When I say more, I mean a lot more. A terabyte would probably do it. I got to play with nested sets quite a lot recently and they are really amazing. The relations you can pull out of them are simply incredible. For those who have no idea what a nested set is, I highly recommand reading Mike Hillyer’s article on the topic.
I was working with faily large sets, little over 100 nodes. Queries were so fast I could barely notice the page reloading, and those queries were using an average of 10 joins. The problems really came when I got this great idea of importing a truck’s (yes, it’s large) spare part list into the nested set. Going from hundreds to thousands of nodes really makes nested sets SLOW. A simple listing with depth value would take around 40 seconds, and that’s only a 2 table join.

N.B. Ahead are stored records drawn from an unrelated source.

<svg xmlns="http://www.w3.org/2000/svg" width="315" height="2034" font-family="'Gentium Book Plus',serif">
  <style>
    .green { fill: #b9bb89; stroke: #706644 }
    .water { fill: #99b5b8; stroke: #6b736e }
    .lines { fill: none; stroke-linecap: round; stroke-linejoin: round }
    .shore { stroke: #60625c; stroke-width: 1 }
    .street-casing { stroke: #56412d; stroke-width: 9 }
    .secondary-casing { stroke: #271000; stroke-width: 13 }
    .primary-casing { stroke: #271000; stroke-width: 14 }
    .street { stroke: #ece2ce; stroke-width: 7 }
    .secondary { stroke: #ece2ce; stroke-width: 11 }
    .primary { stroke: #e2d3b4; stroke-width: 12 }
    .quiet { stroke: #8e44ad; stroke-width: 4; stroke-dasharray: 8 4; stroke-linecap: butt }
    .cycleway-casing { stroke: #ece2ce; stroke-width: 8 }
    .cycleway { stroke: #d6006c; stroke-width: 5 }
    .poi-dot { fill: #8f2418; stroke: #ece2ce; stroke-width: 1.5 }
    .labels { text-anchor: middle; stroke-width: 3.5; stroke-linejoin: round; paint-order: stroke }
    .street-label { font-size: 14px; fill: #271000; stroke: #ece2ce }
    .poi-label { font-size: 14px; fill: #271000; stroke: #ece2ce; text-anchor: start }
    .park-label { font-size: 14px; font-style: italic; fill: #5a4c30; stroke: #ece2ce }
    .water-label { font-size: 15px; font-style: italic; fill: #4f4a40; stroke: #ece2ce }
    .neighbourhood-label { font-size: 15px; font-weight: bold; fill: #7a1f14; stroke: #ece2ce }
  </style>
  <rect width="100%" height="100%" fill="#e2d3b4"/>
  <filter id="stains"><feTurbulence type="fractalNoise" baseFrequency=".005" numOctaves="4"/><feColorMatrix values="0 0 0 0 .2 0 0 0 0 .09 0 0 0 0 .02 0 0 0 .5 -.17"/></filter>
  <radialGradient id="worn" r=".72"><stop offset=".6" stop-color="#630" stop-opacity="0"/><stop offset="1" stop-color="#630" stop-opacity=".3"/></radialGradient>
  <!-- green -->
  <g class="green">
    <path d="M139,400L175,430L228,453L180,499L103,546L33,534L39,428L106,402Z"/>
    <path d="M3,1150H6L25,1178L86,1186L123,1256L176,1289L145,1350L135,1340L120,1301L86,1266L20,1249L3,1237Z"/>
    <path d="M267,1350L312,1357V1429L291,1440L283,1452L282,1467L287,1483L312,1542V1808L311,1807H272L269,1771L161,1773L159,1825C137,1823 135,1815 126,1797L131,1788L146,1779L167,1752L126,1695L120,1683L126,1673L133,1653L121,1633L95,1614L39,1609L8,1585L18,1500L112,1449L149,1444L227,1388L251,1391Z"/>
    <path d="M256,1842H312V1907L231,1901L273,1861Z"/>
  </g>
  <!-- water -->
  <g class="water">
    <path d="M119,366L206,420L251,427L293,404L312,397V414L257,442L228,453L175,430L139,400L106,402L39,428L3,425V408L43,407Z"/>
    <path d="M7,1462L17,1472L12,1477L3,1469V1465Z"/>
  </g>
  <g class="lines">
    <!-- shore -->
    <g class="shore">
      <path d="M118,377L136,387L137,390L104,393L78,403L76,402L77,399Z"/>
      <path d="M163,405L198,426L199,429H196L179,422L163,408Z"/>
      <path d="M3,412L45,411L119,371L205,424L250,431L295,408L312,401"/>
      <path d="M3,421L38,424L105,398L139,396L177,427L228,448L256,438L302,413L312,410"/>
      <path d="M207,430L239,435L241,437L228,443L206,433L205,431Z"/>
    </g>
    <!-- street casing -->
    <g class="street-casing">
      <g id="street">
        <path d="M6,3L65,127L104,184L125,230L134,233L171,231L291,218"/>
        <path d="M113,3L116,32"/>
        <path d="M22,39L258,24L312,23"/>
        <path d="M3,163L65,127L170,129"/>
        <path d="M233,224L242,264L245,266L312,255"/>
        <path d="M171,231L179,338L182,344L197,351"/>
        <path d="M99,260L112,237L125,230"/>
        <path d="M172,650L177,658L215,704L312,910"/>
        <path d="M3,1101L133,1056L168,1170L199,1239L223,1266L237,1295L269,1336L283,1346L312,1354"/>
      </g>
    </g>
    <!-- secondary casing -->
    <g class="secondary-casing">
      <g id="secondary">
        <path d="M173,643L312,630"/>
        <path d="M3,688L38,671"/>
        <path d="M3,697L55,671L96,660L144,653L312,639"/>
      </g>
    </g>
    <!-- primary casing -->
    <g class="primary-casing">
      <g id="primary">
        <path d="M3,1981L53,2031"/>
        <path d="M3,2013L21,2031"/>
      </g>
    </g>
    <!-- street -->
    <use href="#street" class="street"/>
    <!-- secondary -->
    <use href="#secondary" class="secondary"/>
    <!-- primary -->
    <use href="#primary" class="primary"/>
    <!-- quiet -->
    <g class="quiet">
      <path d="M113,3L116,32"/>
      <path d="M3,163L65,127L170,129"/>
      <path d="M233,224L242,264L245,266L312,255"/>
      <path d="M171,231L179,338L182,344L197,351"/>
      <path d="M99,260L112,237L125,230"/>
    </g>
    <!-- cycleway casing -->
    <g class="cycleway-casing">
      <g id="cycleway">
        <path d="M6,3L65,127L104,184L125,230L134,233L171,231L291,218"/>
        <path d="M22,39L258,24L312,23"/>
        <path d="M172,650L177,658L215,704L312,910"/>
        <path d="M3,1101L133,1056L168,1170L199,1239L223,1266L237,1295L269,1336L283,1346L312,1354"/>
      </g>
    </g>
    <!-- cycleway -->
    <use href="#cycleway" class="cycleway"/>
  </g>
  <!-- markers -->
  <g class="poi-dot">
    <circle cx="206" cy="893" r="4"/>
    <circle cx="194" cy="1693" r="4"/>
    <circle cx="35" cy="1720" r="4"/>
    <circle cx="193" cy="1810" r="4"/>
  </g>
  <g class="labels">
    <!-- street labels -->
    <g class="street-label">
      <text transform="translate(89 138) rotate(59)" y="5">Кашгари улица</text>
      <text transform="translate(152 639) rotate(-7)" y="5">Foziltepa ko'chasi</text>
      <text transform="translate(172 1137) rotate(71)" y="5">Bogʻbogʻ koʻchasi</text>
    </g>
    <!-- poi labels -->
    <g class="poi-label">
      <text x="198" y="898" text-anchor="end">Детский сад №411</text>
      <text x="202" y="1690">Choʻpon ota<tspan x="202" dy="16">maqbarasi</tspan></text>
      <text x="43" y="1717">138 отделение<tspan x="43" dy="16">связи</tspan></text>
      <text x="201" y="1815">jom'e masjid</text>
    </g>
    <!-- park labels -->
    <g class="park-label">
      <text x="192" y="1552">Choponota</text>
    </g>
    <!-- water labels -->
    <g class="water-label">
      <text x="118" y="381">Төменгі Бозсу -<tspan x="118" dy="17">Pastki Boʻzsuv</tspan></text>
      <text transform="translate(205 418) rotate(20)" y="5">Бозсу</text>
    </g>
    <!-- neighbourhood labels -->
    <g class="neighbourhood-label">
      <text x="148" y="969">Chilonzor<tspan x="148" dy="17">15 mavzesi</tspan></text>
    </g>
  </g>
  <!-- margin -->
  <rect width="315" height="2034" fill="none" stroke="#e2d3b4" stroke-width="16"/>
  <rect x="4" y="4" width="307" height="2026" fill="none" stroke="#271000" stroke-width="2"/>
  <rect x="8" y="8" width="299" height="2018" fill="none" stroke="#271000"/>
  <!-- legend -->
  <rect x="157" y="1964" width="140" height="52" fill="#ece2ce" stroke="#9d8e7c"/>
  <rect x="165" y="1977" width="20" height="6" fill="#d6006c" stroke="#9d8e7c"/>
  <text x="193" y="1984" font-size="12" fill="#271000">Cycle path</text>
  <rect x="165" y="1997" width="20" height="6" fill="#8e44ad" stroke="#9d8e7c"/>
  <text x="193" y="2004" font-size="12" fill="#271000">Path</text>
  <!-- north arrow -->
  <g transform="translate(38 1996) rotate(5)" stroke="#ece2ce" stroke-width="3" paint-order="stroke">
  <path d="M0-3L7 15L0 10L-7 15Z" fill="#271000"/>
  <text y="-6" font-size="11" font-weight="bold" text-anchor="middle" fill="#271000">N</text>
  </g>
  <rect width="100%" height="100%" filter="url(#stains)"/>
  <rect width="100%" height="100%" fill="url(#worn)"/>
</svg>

I made an attempt to run one of the more complex queries overnight to see how long it actually took to process. I never found out. When I got back to work this morning, the computer’s fans were still at full speed, leaving an loud noise in the room. The display on the monitor was gone crazy. The display problems were due to the connector being loose. My guess was that all those vibrations caused some trouble. I double checked the indexes, ran EXPLAIN to verify if all the conditions were processed correctly. Everything was in order. I then made some quick calculations to find out that the joins generated a few billion rows, each containing quite a few columns. At that point, I realized I had to find an other solution.
Luckly enough, I didn’t really need the hierarchical data about the components.